Bo Yu mengangguk, “Benar, di atas. Kita sekarang baru sampai di pertengahan gunung, kuil Wen Ling Si yang sesungguhnya ada di puncak, karena terlalu tinggi, mulai dari sini sepanjang tahun selalu diselimuti kabut tebal, jadi tidak bisa melihat ke atas.”

Lin Peng mendadak tertarik, menunjuk ke arah atas, “Apa kita bisa naik ke atas?”

Bo Yu menggeleng, “Ke atas hanya boleh mereka yang berasal dari kekuatan besar lainnya, kita tidak punya hak itu.”

Lin Peng hanya tersenyum, tak berkata apa-apa. Saat tak ada yang memperhatikan, ia menepuk Bai Mo dan memberinya isyarat dengan mata.

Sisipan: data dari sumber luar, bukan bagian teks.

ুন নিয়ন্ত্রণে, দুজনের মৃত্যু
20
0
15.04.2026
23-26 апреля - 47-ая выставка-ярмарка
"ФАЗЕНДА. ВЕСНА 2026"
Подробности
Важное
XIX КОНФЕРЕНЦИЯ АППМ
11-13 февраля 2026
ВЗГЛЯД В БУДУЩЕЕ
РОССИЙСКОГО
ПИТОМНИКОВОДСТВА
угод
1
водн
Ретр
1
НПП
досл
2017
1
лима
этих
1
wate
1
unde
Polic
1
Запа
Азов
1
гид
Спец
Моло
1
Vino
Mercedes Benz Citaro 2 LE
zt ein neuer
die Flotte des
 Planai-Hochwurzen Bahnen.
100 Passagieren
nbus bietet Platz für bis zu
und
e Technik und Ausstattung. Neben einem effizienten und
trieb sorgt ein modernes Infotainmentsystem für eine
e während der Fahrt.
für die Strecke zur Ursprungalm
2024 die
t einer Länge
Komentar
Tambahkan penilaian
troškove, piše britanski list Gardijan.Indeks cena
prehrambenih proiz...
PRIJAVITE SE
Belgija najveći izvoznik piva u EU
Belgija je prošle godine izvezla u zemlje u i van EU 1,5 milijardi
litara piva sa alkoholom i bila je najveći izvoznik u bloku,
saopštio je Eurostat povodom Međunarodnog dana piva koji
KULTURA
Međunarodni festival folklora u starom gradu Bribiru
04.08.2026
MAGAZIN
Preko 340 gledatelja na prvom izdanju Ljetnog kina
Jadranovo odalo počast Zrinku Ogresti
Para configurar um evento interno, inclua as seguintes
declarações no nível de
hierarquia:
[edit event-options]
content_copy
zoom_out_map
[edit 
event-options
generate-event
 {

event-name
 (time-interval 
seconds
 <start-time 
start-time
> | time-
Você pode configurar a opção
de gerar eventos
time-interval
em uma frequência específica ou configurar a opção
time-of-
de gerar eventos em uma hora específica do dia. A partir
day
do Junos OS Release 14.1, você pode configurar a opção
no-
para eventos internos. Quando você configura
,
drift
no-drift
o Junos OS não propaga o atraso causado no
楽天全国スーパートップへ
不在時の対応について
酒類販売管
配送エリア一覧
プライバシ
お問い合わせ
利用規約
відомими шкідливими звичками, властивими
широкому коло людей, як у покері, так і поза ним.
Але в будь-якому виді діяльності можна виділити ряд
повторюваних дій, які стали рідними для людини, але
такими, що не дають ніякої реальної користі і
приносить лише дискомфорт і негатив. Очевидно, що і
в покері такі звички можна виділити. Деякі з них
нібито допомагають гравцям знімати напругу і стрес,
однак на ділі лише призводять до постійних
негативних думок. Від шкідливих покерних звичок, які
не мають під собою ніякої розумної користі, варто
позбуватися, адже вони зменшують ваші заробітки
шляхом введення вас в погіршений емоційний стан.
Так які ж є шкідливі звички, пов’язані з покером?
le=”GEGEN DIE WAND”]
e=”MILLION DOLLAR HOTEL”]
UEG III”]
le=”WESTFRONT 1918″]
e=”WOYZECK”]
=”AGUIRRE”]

Bai Mo mengangguk, diam-diam memanjat ke atap aula terdalam, dan setelah memastikan arah jalan ke puncak, ia menggunakan langkah angin cepat, melompat-lompat di antara pepohonan menuju ke atas.

Sementara itu, Bo Yu masih membakar dupa dan berdoa di setiap aula, sedangkan Lin Peng dan Yan Qing berjalan-jalan mengelilingi kuil. Toh mereka memang tak ada urusan, sekadar berjalan-jalan untuk mengisi waktu. Lagipula, mereka punya pandangan sendiri soal kepercayaan; menurut mereka, mengikuti suara hati adalah iman sejati.

Menjelang senja, jumlah orang di kuil pun semakin sedikit, sudah saatnya turun gunung. Lin Peng melirik ke arah Bai Mo pergi, memperkirakan ia pun akan segera kembali, maka ia pun mendekat ke aula besar. Yan Qing mendekati Bo Yu, menemaninya mengobrol ringan, ini memang permintaan Lin Peng agar Bo Yu teralihkan perhatiannya, sebab saat kuil sepi, Bo Yu pasti akan menyadari kepergian Bai Mo.

Saat itu, Bai Mo meluncur turun dari tiang aula, mendarat di bahu Lin Peng. Dengan suara pelan dan sedikit gugup, ia berkata, “Aku sudah melihat orang itu, pemilik giok itu.”

Lin Peng mengernyit, bertanya, “Kau yakin? Bagaimana ceritanya?”

Bai Mo mengangguk, “Aku melihat giok itu, yang transparan kebiruan, jadi aku yakin itu dia. Aku juga dengar para biksu besar memanggilnya Tuan Ming.”

Mendengar itu, Lin Peng bergumam, “Tuan Ming? Keluarga Ming dari utara kota? Jangan-jangan kasus kerasukan itu ada hubungannya dengan keluarga Ming dan Wen Ling Si ini? Mengerikan sekali, apa yang hendak mereka lakukan?”

Bai Mo melanjutkan, “Sepertinya masalah ini tidak sesederhana itu, sebaiknya kita tidak ikut campur.”

Lin Peng termenung sejenak, lalu mengangguk.